When `20g` of naphtholic acid `(C_(11)H_(8)O_(2))` is dissolved in `50g` of benzene `(K_(f) = 1.72 K kg mol^(-1))` a freezing point depression of `2K` is observed. The van'f Hoff factor (i) is

To solve the problem, we will follow these steps: ### Step 1: Calculate the Molecular Weight of Naphtholic Acid The molecular formula of naphtholic acid is \( C_{11}H_{8}O_{2} \).

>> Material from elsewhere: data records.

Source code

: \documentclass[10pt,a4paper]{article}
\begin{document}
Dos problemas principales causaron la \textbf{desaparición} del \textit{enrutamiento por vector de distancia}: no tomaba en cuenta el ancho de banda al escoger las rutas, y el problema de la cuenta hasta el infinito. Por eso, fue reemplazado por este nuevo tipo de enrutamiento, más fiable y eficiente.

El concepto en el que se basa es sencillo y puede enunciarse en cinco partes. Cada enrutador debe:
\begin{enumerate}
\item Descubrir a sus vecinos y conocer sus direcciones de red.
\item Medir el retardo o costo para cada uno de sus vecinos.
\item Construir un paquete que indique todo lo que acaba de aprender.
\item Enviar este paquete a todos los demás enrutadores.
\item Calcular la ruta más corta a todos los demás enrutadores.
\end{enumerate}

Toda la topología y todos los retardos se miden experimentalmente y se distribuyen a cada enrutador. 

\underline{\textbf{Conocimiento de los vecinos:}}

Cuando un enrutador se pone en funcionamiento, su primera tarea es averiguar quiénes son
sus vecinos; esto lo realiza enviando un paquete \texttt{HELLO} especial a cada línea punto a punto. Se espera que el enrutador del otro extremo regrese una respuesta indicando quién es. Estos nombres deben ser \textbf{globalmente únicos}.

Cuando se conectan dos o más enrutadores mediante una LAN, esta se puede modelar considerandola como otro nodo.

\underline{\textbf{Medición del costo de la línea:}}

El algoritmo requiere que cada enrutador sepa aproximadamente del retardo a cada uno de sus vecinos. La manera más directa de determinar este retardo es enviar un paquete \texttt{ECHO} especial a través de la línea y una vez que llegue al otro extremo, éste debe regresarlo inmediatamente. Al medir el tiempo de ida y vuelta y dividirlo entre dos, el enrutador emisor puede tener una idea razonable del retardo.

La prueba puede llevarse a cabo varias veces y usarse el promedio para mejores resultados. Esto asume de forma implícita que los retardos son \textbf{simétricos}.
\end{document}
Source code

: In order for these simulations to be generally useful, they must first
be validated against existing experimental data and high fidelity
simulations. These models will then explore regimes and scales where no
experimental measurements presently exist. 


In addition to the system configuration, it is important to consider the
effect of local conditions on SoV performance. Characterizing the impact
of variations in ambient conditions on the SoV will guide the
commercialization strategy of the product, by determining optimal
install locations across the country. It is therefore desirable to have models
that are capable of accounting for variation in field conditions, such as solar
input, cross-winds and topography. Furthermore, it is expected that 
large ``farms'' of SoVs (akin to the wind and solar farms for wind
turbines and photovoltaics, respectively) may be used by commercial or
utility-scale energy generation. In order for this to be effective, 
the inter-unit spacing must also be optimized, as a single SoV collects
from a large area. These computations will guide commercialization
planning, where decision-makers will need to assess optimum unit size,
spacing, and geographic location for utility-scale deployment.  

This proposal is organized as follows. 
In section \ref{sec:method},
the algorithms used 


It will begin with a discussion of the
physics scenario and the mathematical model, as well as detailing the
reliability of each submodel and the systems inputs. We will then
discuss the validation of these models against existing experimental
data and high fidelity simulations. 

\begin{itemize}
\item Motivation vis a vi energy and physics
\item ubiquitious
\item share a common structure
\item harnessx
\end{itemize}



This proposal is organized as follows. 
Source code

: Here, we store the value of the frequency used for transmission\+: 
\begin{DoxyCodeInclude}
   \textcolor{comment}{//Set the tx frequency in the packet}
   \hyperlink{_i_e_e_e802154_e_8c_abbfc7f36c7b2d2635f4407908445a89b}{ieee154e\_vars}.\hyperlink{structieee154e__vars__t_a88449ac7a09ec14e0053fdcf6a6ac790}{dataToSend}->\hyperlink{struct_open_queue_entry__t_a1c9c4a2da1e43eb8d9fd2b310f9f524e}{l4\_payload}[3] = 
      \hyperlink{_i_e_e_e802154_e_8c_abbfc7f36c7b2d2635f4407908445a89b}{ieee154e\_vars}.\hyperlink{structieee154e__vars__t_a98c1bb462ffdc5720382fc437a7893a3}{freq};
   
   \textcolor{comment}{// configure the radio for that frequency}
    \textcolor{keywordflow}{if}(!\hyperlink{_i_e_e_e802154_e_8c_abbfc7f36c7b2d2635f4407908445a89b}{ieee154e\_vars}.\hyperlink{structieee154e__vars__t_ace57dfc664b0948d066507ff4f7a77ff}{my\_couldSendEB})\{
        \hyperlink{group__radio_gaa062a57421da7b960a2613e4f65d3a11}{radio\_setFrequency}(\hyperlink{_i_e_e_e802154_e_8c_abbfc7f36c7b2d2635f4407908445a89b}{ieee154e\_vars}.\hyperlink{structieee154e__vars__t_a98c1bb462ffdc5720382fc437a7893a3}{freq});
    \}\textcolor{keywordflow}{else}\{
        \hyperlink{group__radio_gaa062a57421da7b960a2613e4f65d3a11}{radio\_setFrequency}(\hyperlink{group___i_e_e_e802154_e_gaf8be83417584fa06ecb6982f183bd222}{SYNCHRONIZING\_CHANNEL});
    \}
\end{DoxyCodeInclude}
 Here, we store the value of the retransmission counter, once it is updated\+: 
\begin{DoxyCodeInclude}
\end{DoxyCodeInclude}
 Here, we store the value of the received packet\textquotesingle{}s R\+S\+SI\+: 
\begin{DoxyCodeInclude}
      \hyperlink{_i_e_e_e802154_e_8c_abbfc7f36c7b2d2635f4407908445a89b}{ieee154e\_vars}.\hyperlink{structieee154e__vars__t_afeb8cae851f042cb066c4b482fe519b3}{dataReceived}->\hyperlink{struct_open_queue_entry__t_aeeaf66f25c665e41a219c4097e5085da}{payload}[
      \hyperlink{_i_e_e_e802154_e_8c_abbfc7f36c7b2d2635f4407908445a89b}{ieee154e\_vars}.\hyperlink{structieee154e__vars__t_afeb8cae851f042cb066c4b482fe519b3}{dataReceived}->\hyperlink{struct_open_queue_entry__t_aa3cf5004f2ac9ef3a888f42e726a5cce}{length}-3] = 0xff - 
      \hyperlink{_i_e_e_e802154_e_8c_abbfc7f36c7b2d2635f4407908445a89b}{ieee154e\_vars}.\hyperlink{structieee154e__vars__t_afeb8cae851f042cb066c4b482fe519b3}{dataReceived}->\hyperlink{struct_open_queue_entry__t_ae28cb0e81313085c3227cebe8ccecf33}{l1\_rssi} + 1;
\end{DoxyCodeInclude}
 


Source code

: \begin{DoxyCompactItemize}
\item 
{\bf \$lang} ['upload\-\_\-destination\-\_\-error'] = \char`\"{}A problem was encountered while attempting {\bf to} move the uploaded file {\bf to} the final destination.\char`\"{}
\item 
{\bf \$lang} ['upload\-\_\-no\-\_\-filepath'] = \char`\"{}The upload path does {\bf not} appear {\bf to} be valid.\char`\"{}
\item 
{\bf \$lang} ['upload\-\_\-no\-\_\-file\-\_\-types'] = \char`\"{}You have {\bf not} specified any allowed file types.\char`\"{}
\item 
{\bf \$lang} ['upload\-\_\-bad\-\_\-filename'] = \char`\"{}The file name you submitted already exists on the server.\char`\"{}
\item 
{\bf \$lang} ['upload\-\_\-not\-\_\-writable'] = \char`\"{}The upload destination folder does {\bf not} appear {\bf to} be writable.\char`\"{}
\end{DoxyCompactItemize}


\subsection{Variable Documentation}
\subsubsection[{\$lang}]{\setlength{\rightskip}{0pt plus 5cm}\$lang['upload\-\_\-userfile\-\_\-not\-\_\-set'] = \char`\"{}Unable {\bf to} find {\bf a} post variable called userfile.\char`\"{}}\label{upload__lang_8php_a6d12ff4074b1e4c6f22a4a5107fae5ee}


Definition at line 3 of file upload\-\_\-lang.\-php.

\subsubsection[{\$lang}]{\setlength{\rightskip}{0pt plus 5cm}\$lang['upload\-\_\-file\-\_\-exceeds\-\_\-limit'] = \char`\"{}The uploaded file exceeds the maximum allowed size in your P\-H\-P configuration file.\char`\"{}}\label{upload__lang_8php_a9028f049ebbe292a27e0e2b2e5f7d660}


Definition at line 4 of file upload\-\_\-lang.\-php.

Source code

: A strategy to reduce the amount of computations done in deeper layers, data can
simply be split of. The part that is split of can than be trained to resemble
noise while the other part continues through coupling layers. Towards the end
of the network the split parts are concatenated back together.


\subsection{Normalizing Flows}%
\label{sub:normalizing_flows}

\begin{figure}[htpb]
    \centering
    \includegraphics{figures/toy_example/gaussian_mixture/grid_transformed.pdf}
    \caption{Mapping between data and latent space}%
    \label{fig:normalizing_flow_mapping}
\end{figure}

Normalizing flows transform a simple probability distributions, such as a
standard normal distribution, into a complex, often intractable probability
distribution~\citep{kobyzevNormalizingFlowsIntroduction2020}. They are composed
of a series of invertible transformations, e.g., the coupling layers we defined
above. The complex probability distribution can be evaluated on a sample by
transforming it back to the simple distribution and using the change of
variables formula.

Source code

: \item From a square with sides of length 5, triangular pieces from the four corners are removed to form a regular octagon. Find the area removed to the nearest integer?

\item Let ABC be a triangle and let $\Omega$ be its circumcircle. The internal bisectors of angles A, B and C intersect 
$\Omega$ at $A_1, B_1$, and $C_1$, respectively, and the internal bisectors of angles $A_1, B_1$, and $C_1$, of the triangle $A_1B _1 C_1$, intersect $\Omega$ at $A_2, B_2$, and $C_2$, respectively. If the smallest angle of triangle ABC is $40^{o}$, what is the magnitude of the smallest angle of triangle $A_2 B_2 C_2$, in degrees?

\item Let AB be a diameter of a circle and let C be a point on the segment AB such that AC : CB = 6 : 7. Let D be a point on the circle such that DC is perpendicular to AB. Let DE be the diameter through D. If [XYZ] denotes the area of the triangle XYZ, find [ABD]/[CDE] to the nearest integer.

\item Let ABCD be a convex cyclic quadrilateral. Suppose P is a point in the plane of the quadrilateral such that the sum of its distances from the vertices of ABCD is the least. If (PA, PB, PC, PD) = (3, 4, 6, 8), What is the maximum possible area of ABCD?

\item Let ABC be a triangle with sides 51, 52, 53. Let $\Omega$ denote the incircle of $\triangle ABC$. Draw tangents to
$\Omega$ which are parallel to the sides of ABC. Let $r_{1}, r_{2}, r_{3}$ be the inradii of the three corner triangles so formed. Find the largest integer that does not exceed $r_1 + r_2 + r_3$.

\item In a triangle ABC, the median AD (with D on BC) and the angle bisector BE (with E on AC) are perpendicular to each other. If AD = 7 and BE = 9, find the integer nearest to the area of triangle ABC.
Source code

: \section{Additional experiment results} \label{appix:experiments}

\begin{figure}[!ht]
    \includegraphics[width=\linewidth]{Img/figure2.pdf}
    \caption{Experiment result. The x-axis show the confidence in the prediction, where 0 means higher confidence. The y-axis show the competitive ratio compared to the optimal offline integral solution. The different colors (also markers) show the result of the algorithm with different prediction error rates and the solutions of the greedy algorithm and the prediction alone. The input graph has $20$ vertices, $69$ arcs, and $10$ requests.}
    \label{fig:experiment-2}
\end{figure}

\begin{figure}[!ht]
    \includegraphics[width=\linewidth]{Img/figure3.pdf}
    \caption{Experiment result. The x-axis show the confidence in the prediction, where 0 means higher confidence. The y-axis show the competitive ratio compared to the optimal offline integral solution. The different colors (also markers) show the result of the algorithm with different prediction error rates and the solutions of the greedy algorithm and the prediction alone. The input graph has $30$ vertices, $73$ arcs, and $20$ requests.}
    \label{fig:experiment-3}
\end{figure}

We can calculate its molecular weight as follows: \[ \text{Molecular Weight} = (11 \times 12) + (8 \times 1) + (2 \times 16) \] Calculating this gives: \[ \text{Molecular Weight} = 132 + 8 + 32 = 172 \, \text{g/mol} \] ### Step 2: Calculate the Number of Moles of Naphtholic Acid Using the formula for moles: \[ \text{Number of Moles} = \frac{\text{Weight of solute}}{\text{Molecular Weight}} \] Substituting the values: \[ \text{Number of Moles} = \frac{20 \, \text{g}}{172 \, \text{g/mol}} \approx 0.1163 \, \text{mol} \] ### Step 3: Use the Freezing Point Depression Formula The freezing point depression (\( \Delta T_f \)) is given by the formula: \[ \Delta T_f = K_f \cdot m \cdot i \] Where: - \( \Delta T_f = 2 \, \text{K} \) - \( K_f = 1.72 \, \text{K kg/mol} \) - \( m = \text{molality} = \frac{\text{Number of Moles}}{\text{Weight of solvent in kg}} \) First, we need to convert the weight of the solvent (benzene) from grams to kilograms: \[ \text{Weight of solvent} = 50 \, \text{g} = 0.050 \, \text{kg} \] Now, we can calculate the molality: \[ m = \frac{0.1163 \, \text{mol}}{0.050 \, \text{kg}} = 2.326 \, \text{mol/kg} \] ### Step 4: Substitute Values into the Freezing Point Depression Formula Now, we can substitute the values into the freezing point depression formula to solve for \( i \): \[ 2 = 1.72 \cdot (2.326) \cdot i \] Calculating \( 1.72 \cdot 2.326 \): \[ 1.72 \cdot 2.326 \approx 4.003 \] Now we can solve for \( i \): \[ 2 = 4.003 \cdot i \implies i = \frac{2}{4.003} \approx 0.499 \] ### Final Answer Thus, the van 't Hoff factor \( i \) is approximately \( 0.5 \). ---